Government/Reservations The Pee-Posh live on the Salt River Reservation (1879; 50,506 acres), near Lehi, and on the Gila River Reservation (1859; 371,933 acres), west of Laveen ("District Seven" of the reservation, the old Maricopa Colony). They share a tribal government with the Pimas; constitutions and by-laws were approved in 1940 (Salt River) and 1936 (Gila River). It is the Ak-chin O’odham who live on the Maricopa Reservation.

Economy The possibility of subsistence farming was lost because individual allotments mandated by the Dawes Act (1887) divided the land into parcels too small to be farmed. Most reservation land is now leased to non-native farmers, and the reservation suffers from a high unemployment rate.
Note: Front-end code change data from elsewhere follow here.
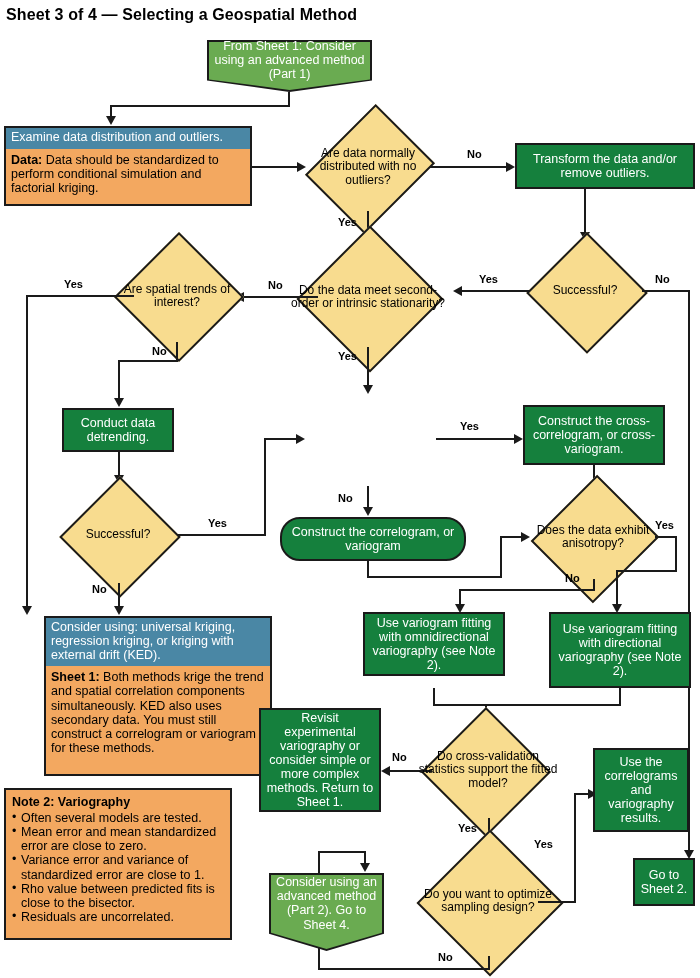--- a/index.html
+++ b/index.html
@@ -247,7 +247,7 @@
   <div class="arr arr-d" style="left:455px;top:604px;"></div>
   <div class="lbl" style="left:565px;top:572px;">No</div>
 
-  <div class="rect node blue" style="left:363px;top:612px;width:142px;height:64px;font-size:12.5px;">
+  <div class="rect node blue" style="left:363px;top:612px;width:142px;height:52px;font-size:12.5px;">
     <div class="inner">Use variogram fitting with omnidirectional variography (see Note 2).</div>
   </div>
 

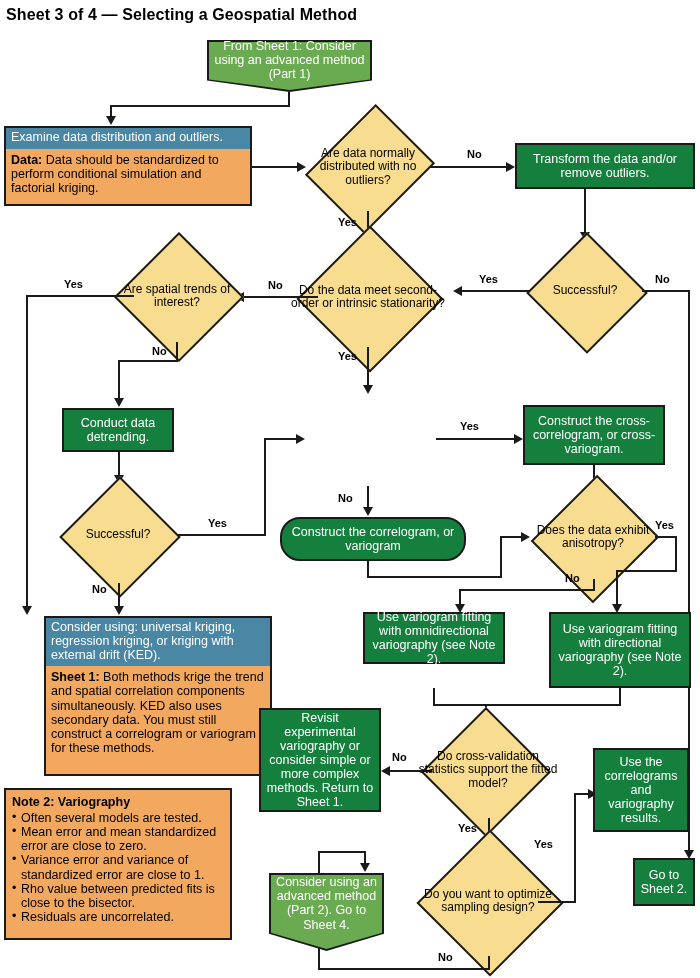--- a/index.html
+++ b/index.html
@@ -189,7 +189,7 @@
 
   <div class="combo node" style="left:4px;top:616px;width:228px;height:160px;margin-left:40px;">
     <div class="head" style="font-size:12.5px;">Consider using: universal kriging, regression kriging, or kriging with external drift (KED).</div>
-    <div class="body" style="font-size:12.5px;"><b>Sheet 1:</b><span> Both methods krige the trend and spatial correlation components simultaneously. KED also uses secondary data. You must still construct a correlogram or variogram for these methods.</span></div>
+    <div class="body" style="font-size:12.5px;"><b>From 1:</b><span> Both methods krige the trend and spatial correlation components simultaneously. KED also uses secondary data. You must still construct a correlogram or variogram for these methods.</span></div>
   </div>
 
   <div class="noteonly node" style="left:4px;top:788px;width:228px;height:152px;font-size:12.5px;">

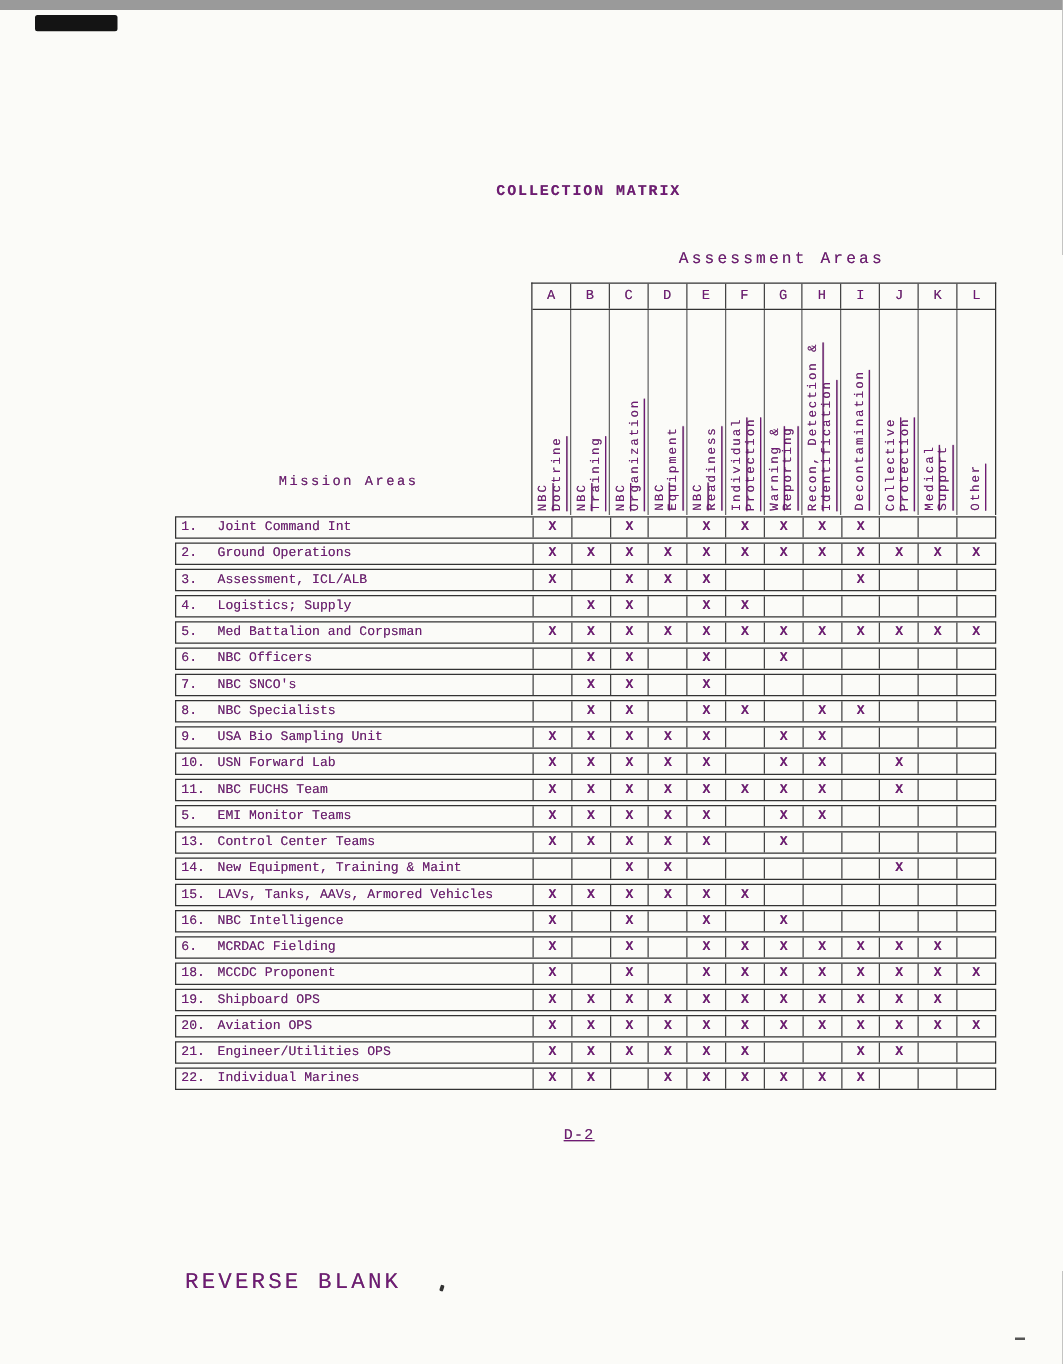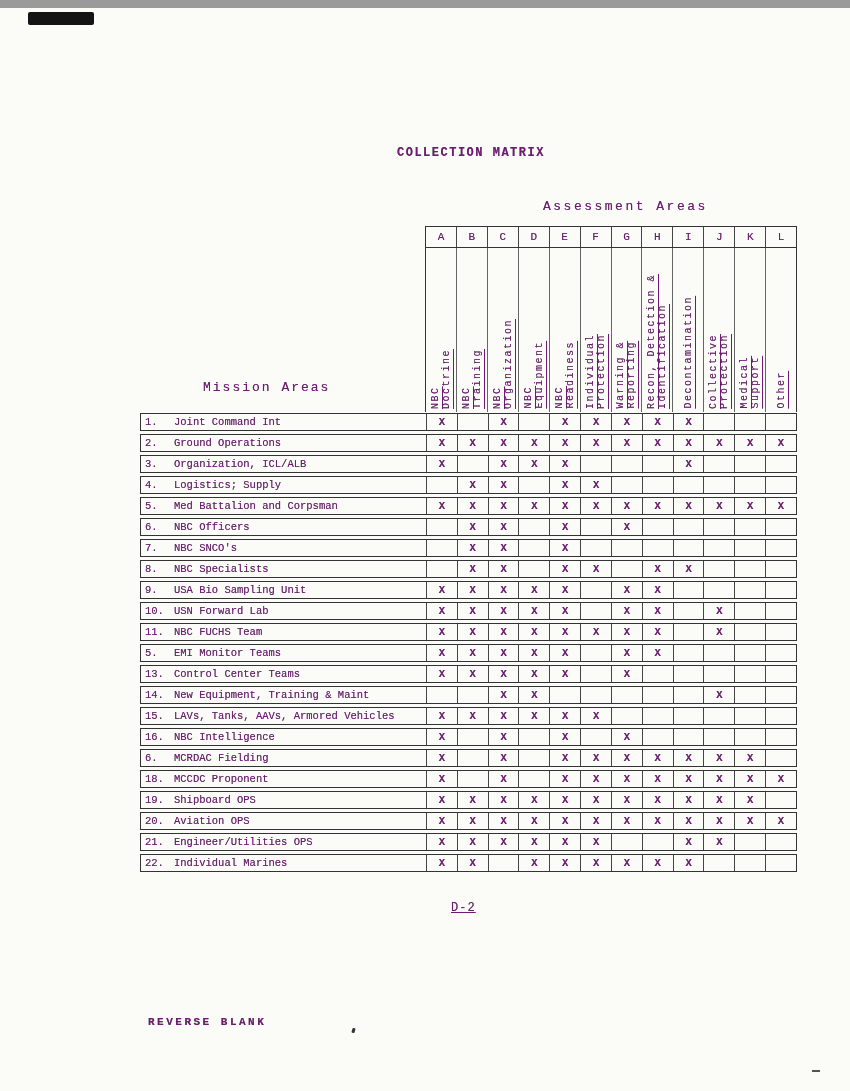--- a/index.html
+++ b/index.html
@@ -32,8 +32,8 @@
     font-size: 13px; letter-spacing: 2.5px;
   }
   .mission-label {
-    position: absolute; left: 203px; top: 372px;
-    font-size: 13px; letter-spacing: 2px;
+    position: absolute; left: 223px; top: 372px;
+    font-size: 11px; letter-spacing: 2px;
   }
 
   .header-grid {

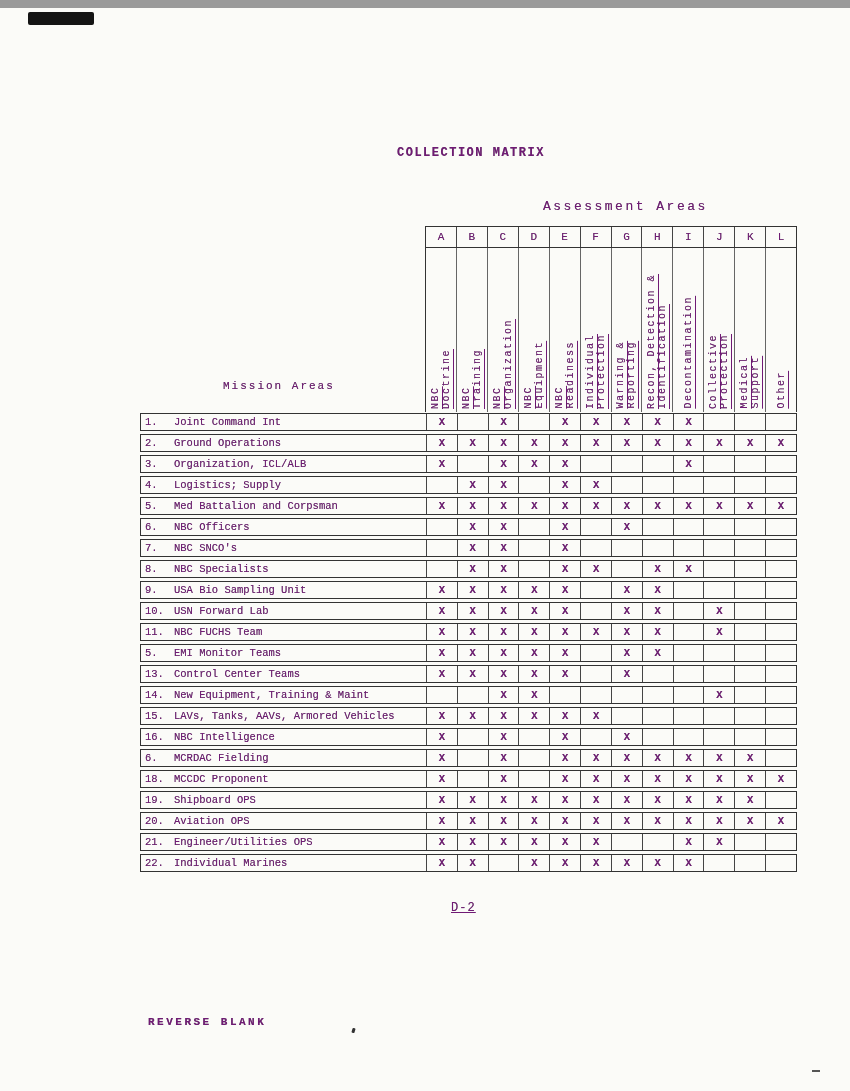--- a/index.html
+++ b/index.html
@@ -210,7 +210,7 @@
   </div>
       <div class="row">
     <div class="num">3.</div>
-    <div class="name">Organization, ICL/ALB</div>
+    <div class="name">Assessment, ICL/ALB</div>
     <div class="cells">
           <div class="cell">X</div>
           <div class="cell"></div>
Still, the Maricopa Indian Cooperative Association farms about 1,200 acres. Some Indians work off-reservation for wages, generally in Phoenix. Some pottery, not of original Indian concept, is made for the tourist trade. Industrial and mineral development (Gila River) is growing slowly.

Legal Status Recognized tribal entities include the Gila River Pima-Maricopa Indian Community and the Salt River Pima-Maricopa Indian Community.

Daily Life The ethnic identities of the other River Yuman people who followed the Pee-Posh east remain important. Despite the loss of many pre-Pima traditions, the Pee-Posh think of themselves as a united nation and remain in many ways distinct from the Pimas. They are relatively well educated and attend public school. Most speak only English, though a few still speak Pee-Posh. Water rights and health issues, including substance abuse and diabetes, are ongoing concerns. The cremation and mourning ceremonies remain important. A trade fair is held on the reservation every year.

Frame and cement block houses are replacing a few "Pima-style sandwich houses" of adobe packed between slats and timbers. Some Pee-Posh also live in surplus houses of all kinds, including Japanese internment buildings and trailers. Pee-Posh housing is generally considered substandard.